2. 全国小児医療機関から集めた患者情報の解析から、白血球増多、貧血は HUS群、非HUS群の双方にみられることがわかった。白血球の増多は患者の重傷度に応じて上昇し、死亡例の場合は非 HUS 患者と比較して約6倍の上昇が認められた。マウスへのStx2 投与により骨髄中の有核細胞と巨核球の総数には変化はなかったが、顆粒球の増加と赤芽球の減少が認められた。末梢血でも顆粒球は優位(約7倍)に増加した。この効果は熱失活 Stx2 毒素や精製LPSでは認められなかった。Stx1 にはこのような作用はみられなかった。この現象は、上記HUS 患者に見られた貧血がStx2 の特異的な作用によるものであることを示唆する。ヒト末梢血単核球、臍帯血および骨髄細胞を1.3%メチルセルロース培地中で16日間培養し、種々サイトカイン添加群とStx 添加群とにおけるコロニー形成の様子を比較観察したところ、ヒト骨髄細胞に Stx2 のみを添加した場合、GM-CSFを添加した場合と同等数の顆粒球-マクロファージのコロニーを生じた。しかし、G-CSF が主に顆粒球-マクロファージコロニーを誘導するのに対し、Stx2 のみでは主にマクロファージが誘導された。Stx2とIL-1bを作用させると主に顆粒球のコロニーが観察された。他のサイトカイン (G-CSF,IL-1a) ではそのような相乗効果はなかった。同様な結果が臍帯血や末梢血からも得られた。熱失活毒素ではコロニー刺激効果はなかった。Stx2 はG-CSF のような顆粒球増多を引き起こすサイトカインの産生を促進することによって顆粒球増多症を引き起こしていることが考えられる。著しい顆粒球の増加はSTEC感染症においてしばしば観察されるが、原因は明らかではなかった。今回の結果より、Stx2 が骨髄幹細胞の顆粒球への分化に対して作用していることが示された。このような 蛋白合成阻害作用以外の生物活性、特に、Stx2 に特異的な作用は今まで報告されていない。

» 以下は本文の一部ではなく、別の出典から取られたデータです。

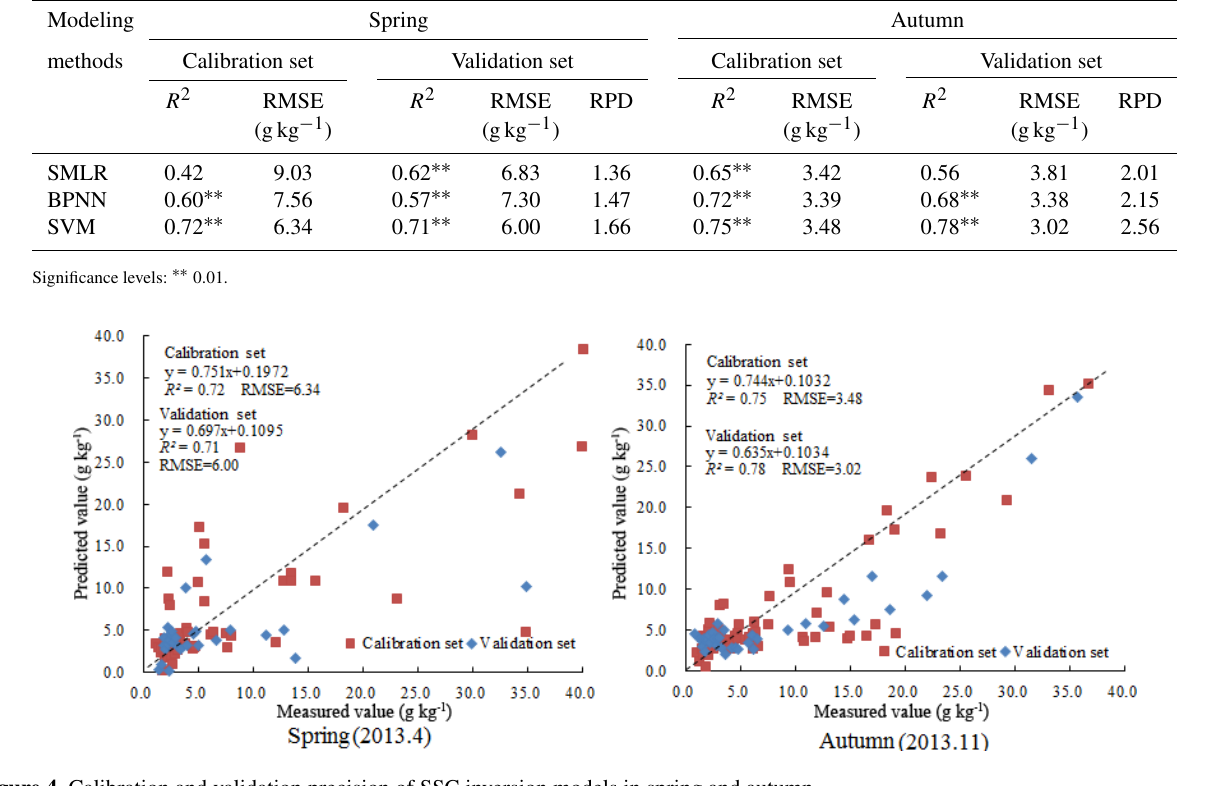
Figure 4. Calibration and validation precision of SSC inversion models in spring and autumn.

3. 新規治療法の開発:Gb3糖鎖を3つ含むカルボシランデンドリマーは培養細胞に対して全く中和活性を示さなかったが、6つあるいは12個含む化合物はng/mLのオーダーでStx1及びStx2の細胞毒性を中和した。またこれらの化合物のStxに対する結合は10-8Mオーダーと低く、毒素に対する結合が極めて強いことがわかった。一方これらの化合物の生体内における中和活性を調べたところ、5 ngのStx2をマウスに投与すると全てのマウスが7日以内に死亡するのに対し、Stx2と同時にGb3糖鎖を6つ含むカルボシランデンドリマーを投与するとStxの致死活性を完全に抑制することが明らかになった。Stx2を投与したマウスの小脳や中脳では鬱血や出血像が観察されるのに対して、Gb3糖鎖を6つ含むカルボシランデンドリマーを投与するとこれらの病変がほぼ完全に抑制されることがわかった。また免疫組織化学的手法により脳内のStxを観察したところ、Stx単独投与群では脳内の赤血球や血管にStxの沈着が見られたのに対し、カルボシランデンドリマー共投与群ではその沈着が減少していることが明らかとなった。これらの結果からカルボシランデンドリマーはStxの脳への移行あるいは脳での沈着を阻害することにより、Stxの致死活性を抑制すると考えられた。
さらに同化合物を前投与し、6時間後にStx2を投与してもその毒性を完全に抑えることがわかった。この結果から、同化合物は生体内で比較的安定に存在して毒素中和活性を示すことが明らかとなり、腸管出血性大腸菌感染後のなるべく早い時期に本化合物を投与することにより、合併症の発症を抑制できる可能性が示唆された。一方、この化合物のみあるいは毒素と共投与したマウスは2カ月の観察の後にも顕著な毒性観察されなかった。
結論
本研究から、腸管出血性大腸菌感染症に対する新規治療法として新しい毒素中和剤による系を創出した。これは菌が感染した後でも早期に同薬剤を投与することにより、重大な合併症を防止する可能性を示していると考えれられる。この系がヒト腸管出血性大腸菌感染症の有効な対応策となることが期待される。また本研究によってスクリーニングに適した迅速簡便診断法としてマルチプレックスPCR法を開発し、その有用性をインドカルカッタから得られた実際の試料を用いて証明した。さらに同感染症の発症・進展の病態解明の一環として白血球に対するStxの作用について臨床材料を用いた検討及び細胞レベルにおける解析を行い、Stxの全く新しい生物活性を発見することに成功した。これらの研究成果は腸管出血性大腸菌感染症の診断や治療への貢献が大きいと考えている。